# New York in the early 1940's



## blossie33 (Jul 15, 2011)

Just come across this link to some very interesting photos of New York in the early 40's by a guy named Charles W Cushman

www.businessinsider.com/new-york-city-1940s-photos-2011-7?op=1


----------



## wayward bob (Jul 15, 2011)

well dapper "bums"  great pics, ta.


----------



## Andrew Hertford (Jul 15, 2011)

I've only looked at the first few but they look stunning and gorgeous. I'm going to set aside some time this evening to enjoy them. Thanks!


----------



## phildwyer (Jul 15, 2011)

Where are all the black people? .

Funny to see McSorleys without the "We Were Here Before You Were Born" sign.


----------



## Idris2002 (Jul 15, 2011)

I suppose the 'Clinton Street' in one of the pics is the same one mentioned in the Leonard Cohen song?


----------



## two sheds (Jul 15, 2011)

Fascinating pics - and the first few comments afterwards are very revealing, on how the pictures show that left wingers have ruined the country.


----------



## stuff_it (Jul 15, 2011)

two sheds said:


> Fascinating pics - the first few comments afterwards are very revealing, on how the pictures show that left wingers have ruined the country.


 
Proper  award for some of those....


----------



## blossie33 (Jul 15, 2011)

There is a link at the end to photos of Brooklyn in 1974 which are also interesting and a further link to more photographs of New York at the end of that.


----------



## editor (Jul 15, 2011)

Fantastic photos.


----------



## petee (Jul 15, 2011)

a personal note: in "Flight #15 above East River" you can see in the lower right hand corner what was Downing Stadium. this was a track-and-field venue. my father ran middle-distance when he was young and he took me there a few times, where we baked in the heat while watching the runners. it's been refurbished thanks to the money of corporate raider and queens native carl icahn and is now Icahn Stadium, and is heavily used by city schoolkids, still for track and field. 

and yes, the comments are appalling. pity me, i live with that every day.


----------



## davesgcr (Jul 15, 2011)

Outstanding - people rave about the edginess of the graffiti period NYC of the 70's etc , but I am philosphically content with the 1940's NYC , especially when seen in colour like this - a wonderful city in all respects. 

Now when that time traveller machine is invented ...its first on the list !


----------



## phildwyer (Jul 15, 2011)

Idris2002 said:


> I suppose the 'Clinton Street' in one of the pics is the same one mentioned in the Leonard Cohen song?

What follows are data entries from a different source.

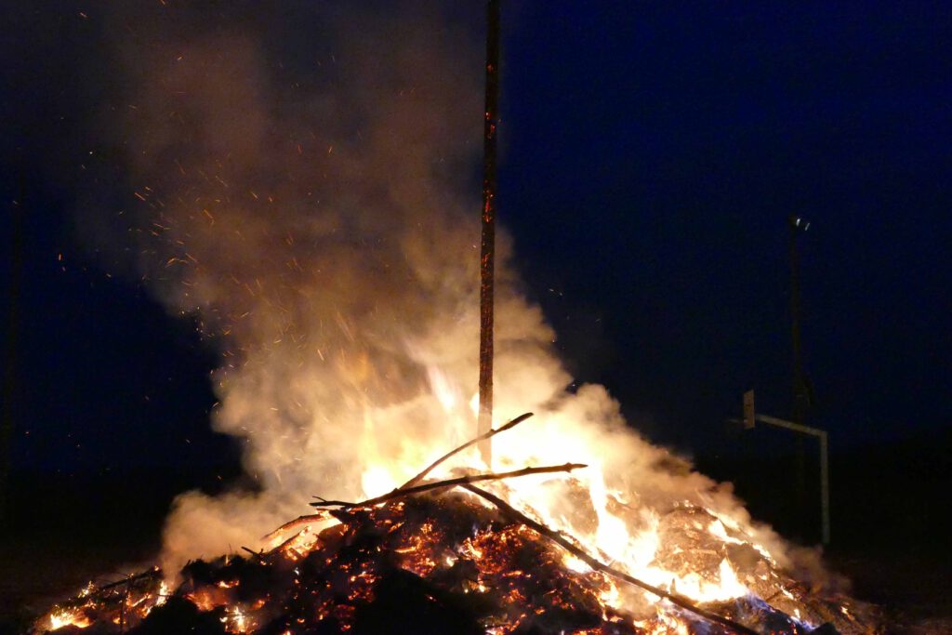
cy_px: 318
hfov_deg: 45.4
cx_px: 476
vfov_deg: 31.2
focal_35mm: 43
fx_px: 1137
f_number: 6.3
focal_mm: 15.51
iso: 6400
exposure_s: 1/30
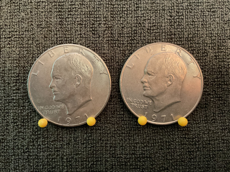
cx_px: 115
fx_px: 193
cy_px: 86
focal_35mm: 29
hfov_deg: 61.7
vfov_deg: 48.2
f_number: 1.8
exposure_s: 1/30
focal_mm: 3
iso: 500
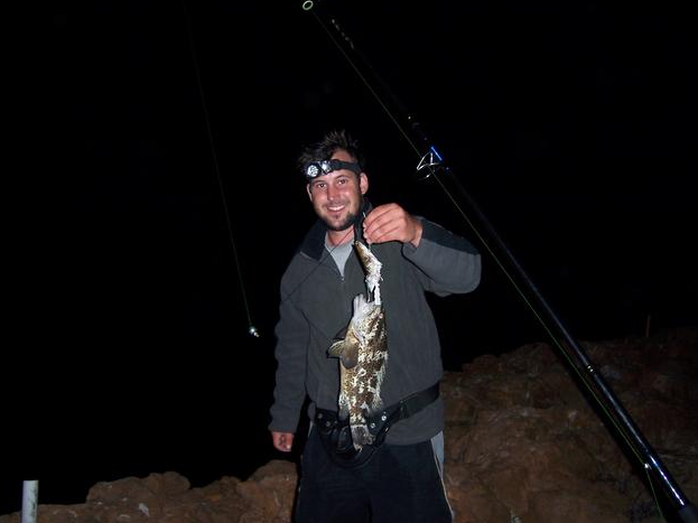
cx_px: 345
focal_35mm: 37
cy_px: 265
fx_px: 746
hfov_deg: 50.1
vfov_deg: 38.7
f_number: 2.8
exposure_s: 1/60
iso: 125
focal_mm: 6.2
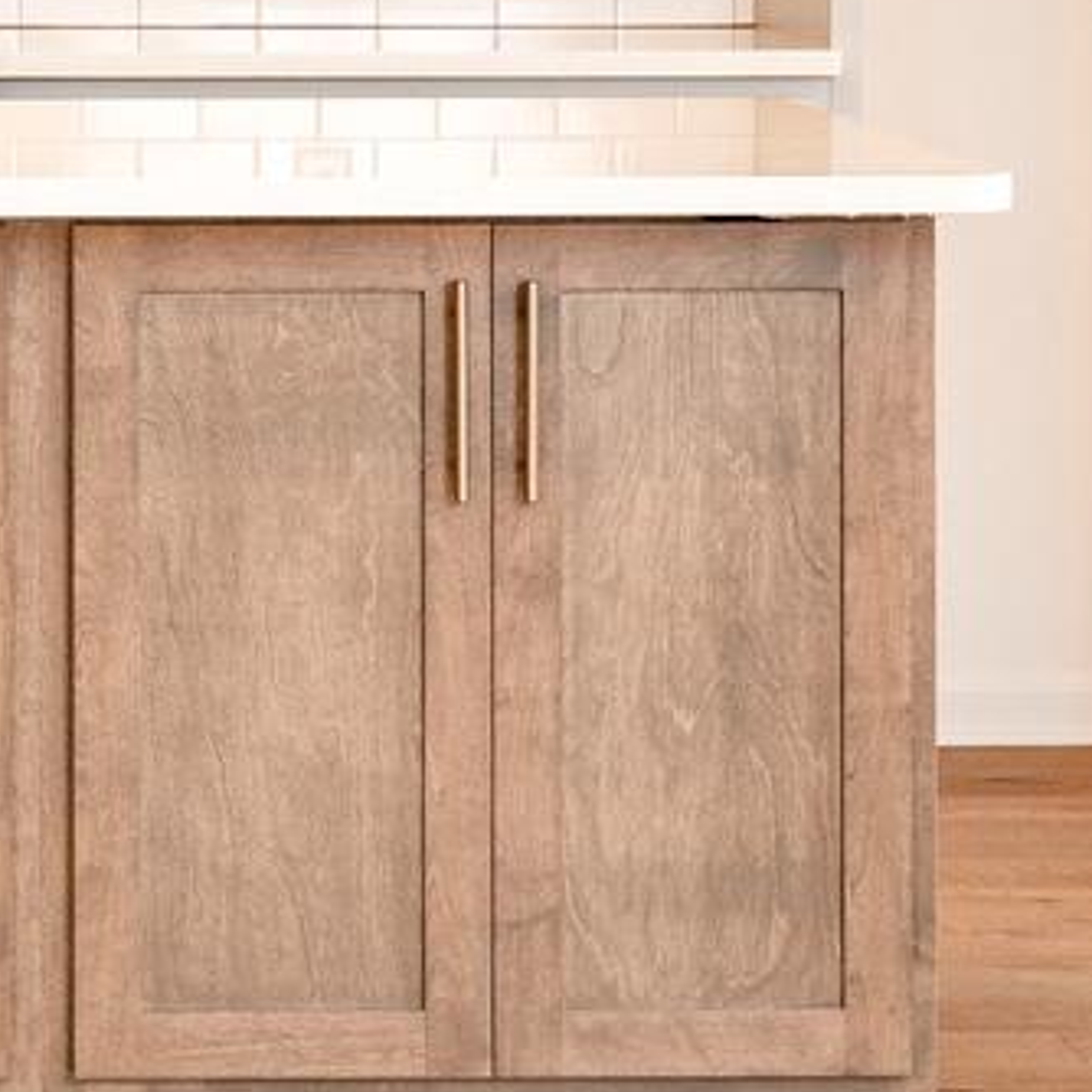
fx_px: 6496
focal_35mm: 182
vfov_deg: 9.5
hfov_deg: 9.5
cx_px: -271
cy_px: -229
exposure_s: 1/30
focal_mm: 35
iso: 800
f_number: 8
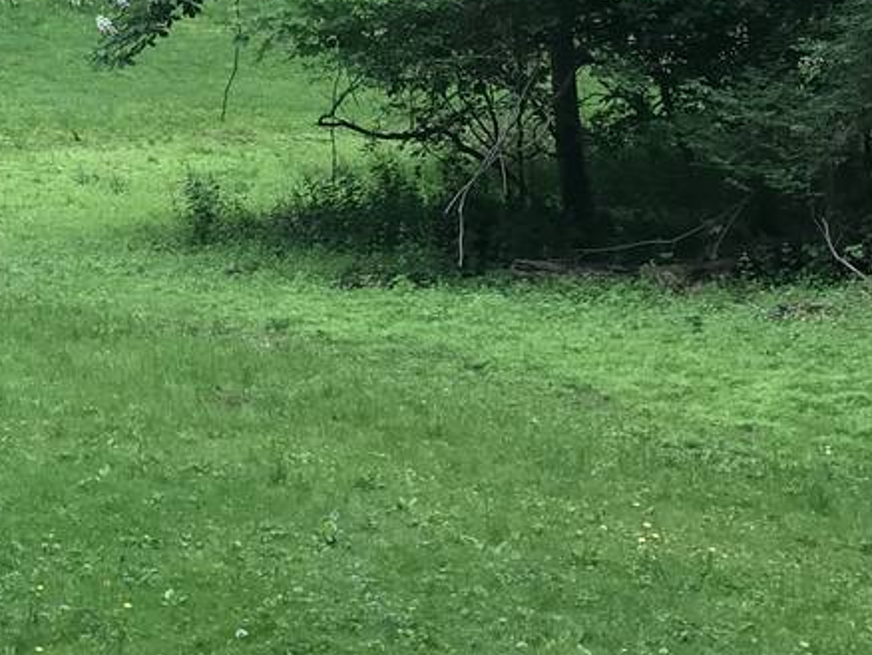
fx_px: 2596
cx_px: -81
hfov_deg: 18.4
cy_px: -323
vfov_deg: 13.6
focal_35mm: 103
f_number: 1.8
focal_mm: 3.99
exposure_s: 1/98
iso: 20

Yep.  It was a notorious heroin bazaar until the late 90s.


----------



## Idris2002 (Jul 17, 2011)

Was Leonard on the H himself? There's one song where he talks about sticking a needle in his arm.


----------



## abe11825 (Jul 17, 2011)

wayward bob said:


> well dapper "bums"  great pics, ta.


 
right? 

Cool find. Cheers


----------



## phildwyer (Jul 18, 2011)

Idris2002 said:


> Was Leonard on the H himself? There's one song where he talks about sticking a needle in his arm.



There are lots of references to it in his songs, but they're often oblique--like "Clinton St"...


----------